This chapter’s question: Does natural selection or genetic drift play a larger role in the origin of species?
A lovely table directly from the book summarizes definitions nicely (p. 384):
- Selection
- Direct: direct natural selection for reproductive isolation. Direct selection characterizes models of sympatric speciation and reinforcement. — Definitely not ubiquitous, especially in allopatric speciation.
- Indirect: Reproductive isolation arises as a pleiotrophic side effect of natural or sexual selection. –Probably more common than direct.
- Primary: Selection acts on a character and the same character ultimately causes reproductive isolation
- Secondary: Selection acts on a character and the genes involved pleiotrophically affect another character that ultimately causes reproductive isolation.

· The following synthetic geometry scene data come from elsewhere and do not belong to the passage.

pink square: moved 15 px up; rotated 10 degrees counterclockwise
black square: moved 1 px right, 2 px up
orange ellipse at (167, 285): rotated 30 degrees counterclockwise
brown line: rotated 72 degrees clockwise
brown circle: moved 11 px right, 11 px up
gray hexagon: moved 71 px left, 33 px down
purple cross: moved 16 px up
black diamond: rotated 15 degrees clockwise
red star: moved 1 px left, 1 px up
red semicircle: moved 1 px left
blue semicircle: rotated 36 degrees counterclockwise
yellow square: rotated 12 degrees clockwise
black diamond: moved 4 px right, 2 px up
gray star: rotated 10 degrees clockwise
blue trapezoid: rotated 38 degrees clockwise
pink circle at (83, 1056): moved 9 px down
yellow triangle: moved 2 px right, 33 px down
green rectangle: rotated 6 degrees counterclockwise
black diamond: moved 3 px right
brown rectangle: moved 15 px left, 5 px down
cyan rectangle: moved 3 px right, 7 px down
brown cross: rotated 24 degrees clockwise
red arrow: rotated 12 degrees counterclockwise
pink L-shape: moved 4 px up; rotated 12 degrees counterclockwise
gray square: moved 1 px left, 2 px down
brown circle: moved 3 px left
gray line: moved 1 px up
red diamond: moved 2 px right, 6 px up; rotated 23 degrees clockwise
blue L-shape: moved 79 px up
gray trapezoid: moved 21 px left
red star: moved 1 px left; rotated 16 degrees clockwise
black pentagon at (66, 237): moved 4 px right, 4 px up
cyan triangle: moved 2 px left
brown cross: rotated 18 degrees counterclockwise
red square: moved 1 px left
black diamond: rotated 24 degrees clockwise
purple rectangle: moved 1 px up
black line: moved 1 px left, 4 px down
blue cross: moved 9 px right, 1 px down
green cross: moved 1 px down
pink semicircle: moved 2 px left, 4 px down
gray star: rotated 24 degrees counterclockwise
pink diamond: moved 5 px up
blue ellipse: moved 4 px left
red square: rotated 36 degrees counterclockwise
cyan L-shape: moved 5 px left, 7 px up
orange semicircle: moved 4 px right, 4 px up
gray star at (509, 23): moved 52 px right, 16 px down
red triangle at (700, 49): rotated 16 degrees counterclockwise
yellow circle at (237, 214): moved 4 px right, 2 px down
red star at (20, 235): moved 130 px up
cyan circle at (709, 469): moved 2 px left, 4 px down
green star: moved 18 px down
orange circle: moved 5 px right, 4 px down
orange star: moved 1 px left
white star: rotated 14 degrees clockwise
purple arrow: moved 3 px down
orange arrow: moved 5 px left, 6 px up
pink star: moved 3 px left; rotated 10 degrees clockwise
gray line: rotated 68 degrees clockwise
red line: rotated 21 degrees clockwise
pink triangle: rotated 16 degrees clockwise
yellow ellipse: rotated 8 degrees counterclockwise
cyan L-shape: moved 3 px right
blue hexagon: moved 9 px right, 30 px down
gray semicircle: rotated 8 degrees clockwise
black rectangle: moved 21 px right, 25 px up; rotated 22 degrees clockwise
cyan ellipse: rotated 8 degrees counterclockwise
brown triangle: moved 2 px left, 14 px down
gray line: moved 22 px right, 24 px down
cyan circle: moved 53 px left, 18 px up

- Tertiary: Selection acts on a character and the linked genes that hitchhike along with those under selection ultimately cause reproductive isolation.
- Genetic Drift
- Neutral: reproductive isolation results from genes whose divergence was strictly or nearly neutral. Further explanation later in chapter: all alleles are equally fit and selection acts only in those rare instances when alleles that differ by two mutational steps segregate together in a population. Males and females that differ by 0 or 1 steps can interbreed, but those that differ by 2+ steps cannot. – Probably not common
- Peak shift: Reproductive isolation involves a period of maladaptive evolution, during which genetic drift must overcome selection. This class of model often involves founder-effects
Conclusions: Selection plays a much larger role in speciation than does drift. Firm evidence for genetic drift speciation is very rare and direct laboratory tests provide little or no support for founder-effect speciation. This makes sense for me. The modern theory of evolution *is* called evolution by natural selection, after all. It seems that natural selection would be much stronger and more common than genetic drift.